You’re at a restaurant with the girls celebrating a friend’s birthday. Your always-hilarious friend recites an anecdote that has you roaring with laughter, and suddenly it happens—a few drops slip out. You panic, wondering if anyone will notice, and quickly excuse yourself to the restroom.
Sound familiar? If you’re like millions of women around the globe, you’ve experienced some form of urinary incontinence. Those few drops (or more) that slip out when you laugh, cough, or sneeze are not only uncomfortable, but embarrassing.
Missy Lavender, Founder and CEO of Women’s Health Foundation, believes one in three women across the globe suffer from urinary incontinence, with many more cases going unreported.
Reducing or eliminating urinary incontinence is just one of the many benefits of strengthening the pelvic floor (Kegel) muscles.

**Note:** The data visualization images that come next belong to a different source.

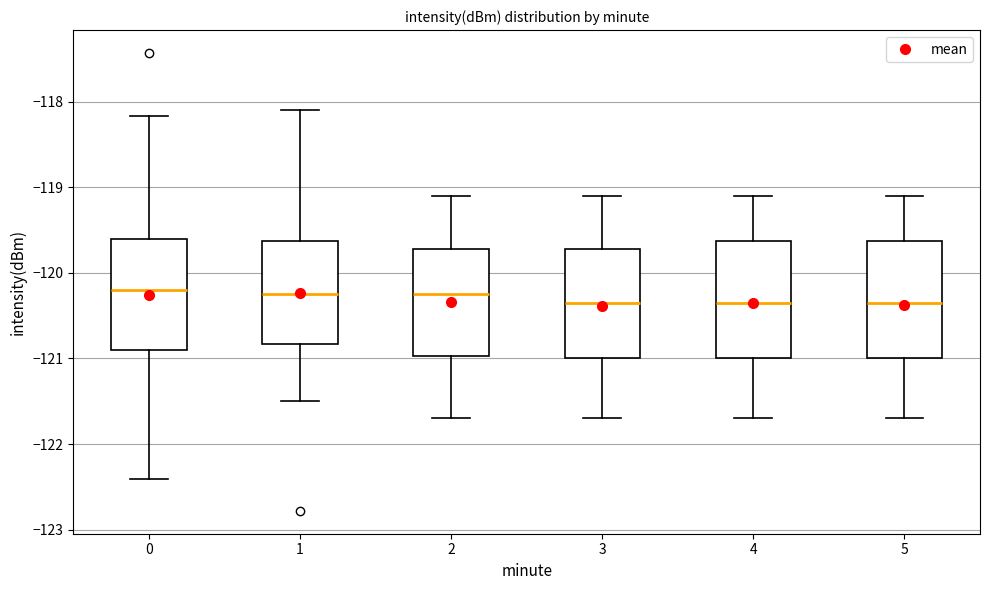

Where is the upper edge of the box at x = 5 on the y-axis? The values are not printed on the chart, so give them approximately, as read against the axis.

-119.6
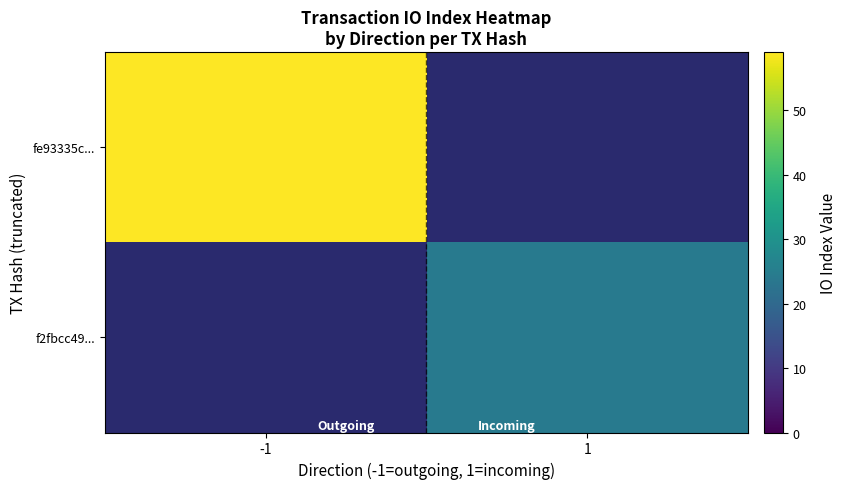

How many values in f2fbcc49... are above zero?

1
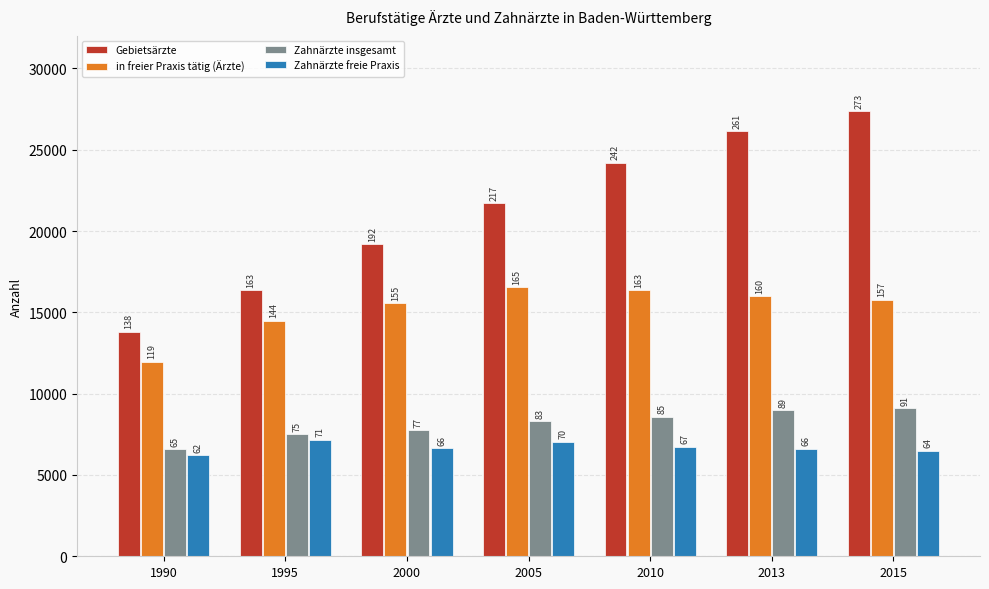

Rank the series at 2015 from lowest to highest value.

Zahnärzte freie Praxis, Zahnärzte insgesamt, in freier Praxis tätig (Ärzte), Gebietsärzte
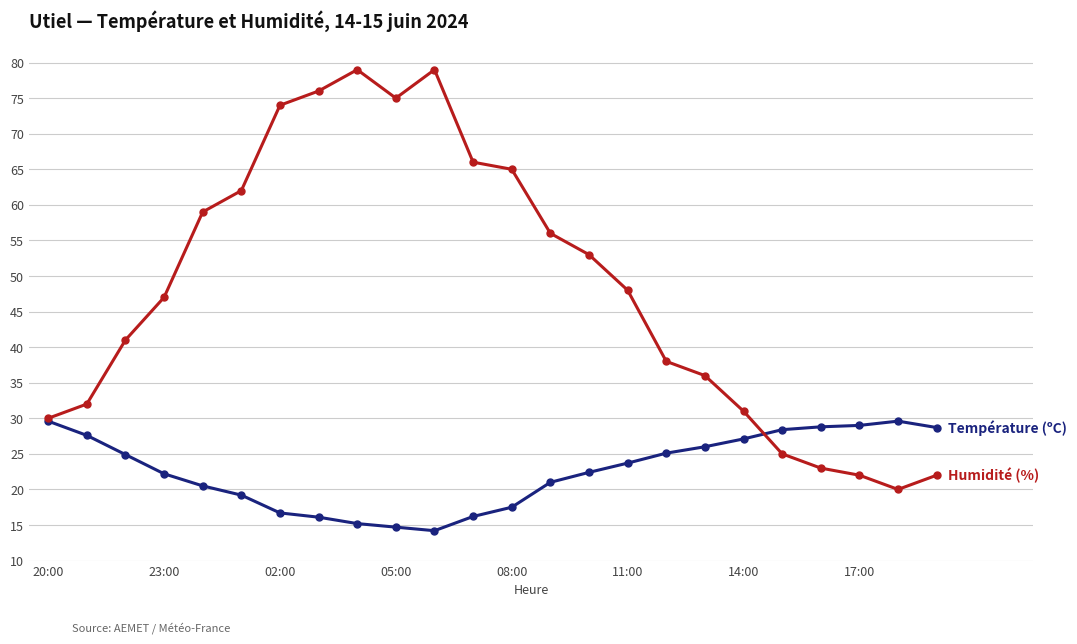

What is the maximum value shown in the chart?

79.0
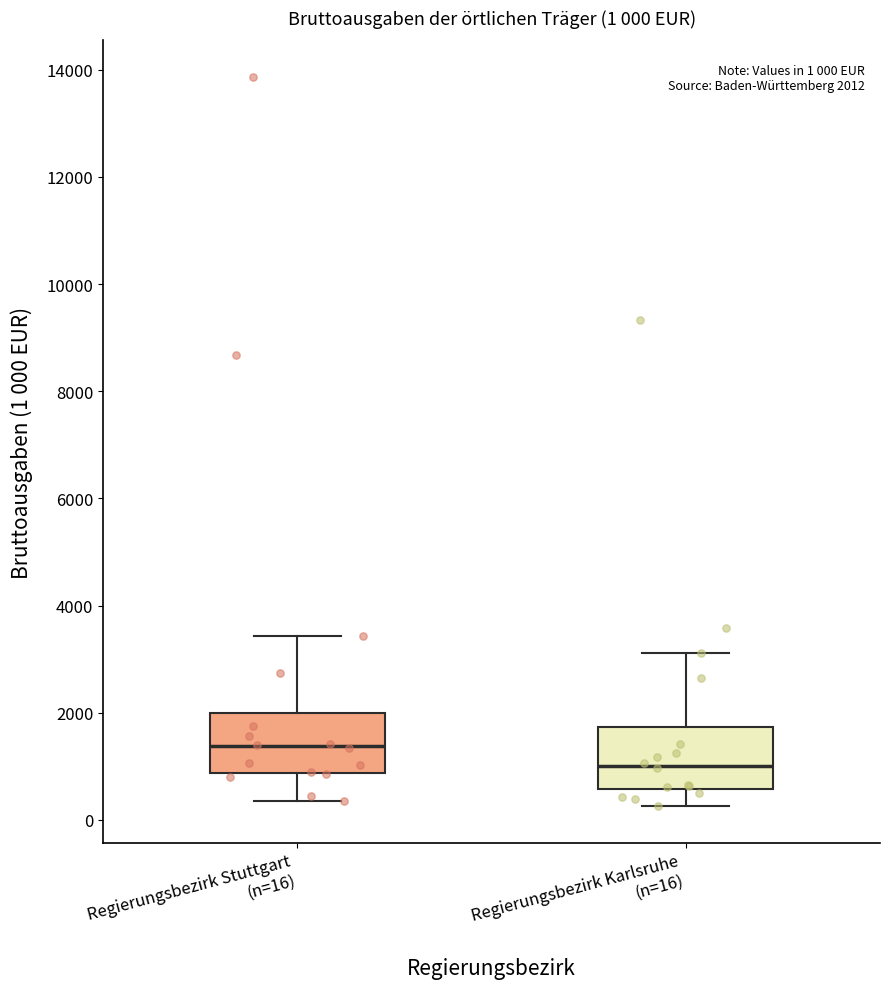

Which box's median line is the lowest?

Regierungsbezirk Karlsruhe (n=16)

Below we’ll take a closer look at some of those benefits, define what the pelvic floor is, examine the problem of urinary incontinence in more detail, and move through a step-by-step Kegel exercise guide. We’ll also look at how assistive devices like the PeriCoach System can help you achieve your pelvic floor exercise goals.
What Is the Pelvic Floor?
The pelvic floor is a group muscles, ligaments, and connective tissues in the pelvis that support the bladder, bowel, and uterus. Life events, such as pregnancy, childbirth, and menopause, can all weaken or damage the muscles and other tissues of the pelvic floor. This can lead to a host of problems, including urinary incontinence, pelvic organ prolapse, and sexual dysfunction. This is why it’s so important for women to do Kegel exercises. Even women who haven’t been pregnant or who don’t plan on becoming pregnant can benefit from Kegel exercises.